A dificuldade está em migrar um sistema que já funciona para uma nova infraestrutura sem interromper operações existentes.

“Como a gente pega o negócio que funciona, roda, e convence todo mundo a migrar, ou pelo menos experimentar? É aqui que a gente está falhando”, disse.

“Se nascesse hoje, teria infraestrutura de blockchain”

Machado resumiu sua avaliação com uma comparação sobre como seria construído o financiamento imobiliário caso o produto fosse criado atualmente.

“Se fôssemos fazer o primeiro financiamento imobiliário hoje, passado o primeiro quarto do século 21, seguramente ele nasceria com infraestrutura de blockchain”, afirmou.

A declaração sintetiza a tese apresentada pelo executivo: o problema do setor não está na falta de um caso de uso para a tecnologia.

O desafio está em conectar os participantes que já fazem parte do processo e levá-los para uma infraestrutura compartilhada.

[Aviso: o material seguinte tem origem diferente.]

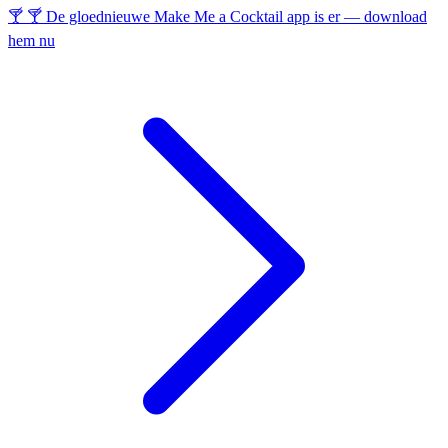
🍸 🍸 De gloednieuwe Make Me a Cocktail app is er — download
hem nu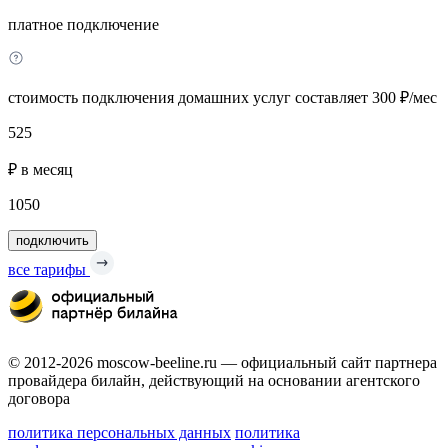
платное подключение
стоимость подключения домашних услуг составляет 300 ₽/мес
525
₽ в месяц
1050
подключить
все тарифы
© 2012-2026 moscow-beeline.ru — официальный сайт партнера
провайдера билайн, действующий на основании агентского
договора
политика персональных данных
политика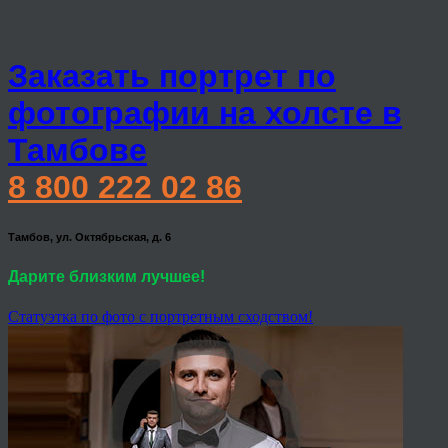
Заказать портрет по
фотографии на холсте в
Тамбове
8 800 222 02 86
Тамбов, ул. Октябрьская, д. 6
Дарите близким лучшее!
Статуэтка по фото с портретным сходством!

Nesse cenário, a blockchain no financiamento imobiliário pode deixar de ser apenas uma discussão sobre tokenização de imóveis e passar a atuar na própria estrutura que conecta bancos, registros, pagamentos e validações.

Para Machado, a tecnologia já oferece ferramentas para isso. O próximo passo depende da capacidade de o mercado coordenar quem precisa utilizá-las.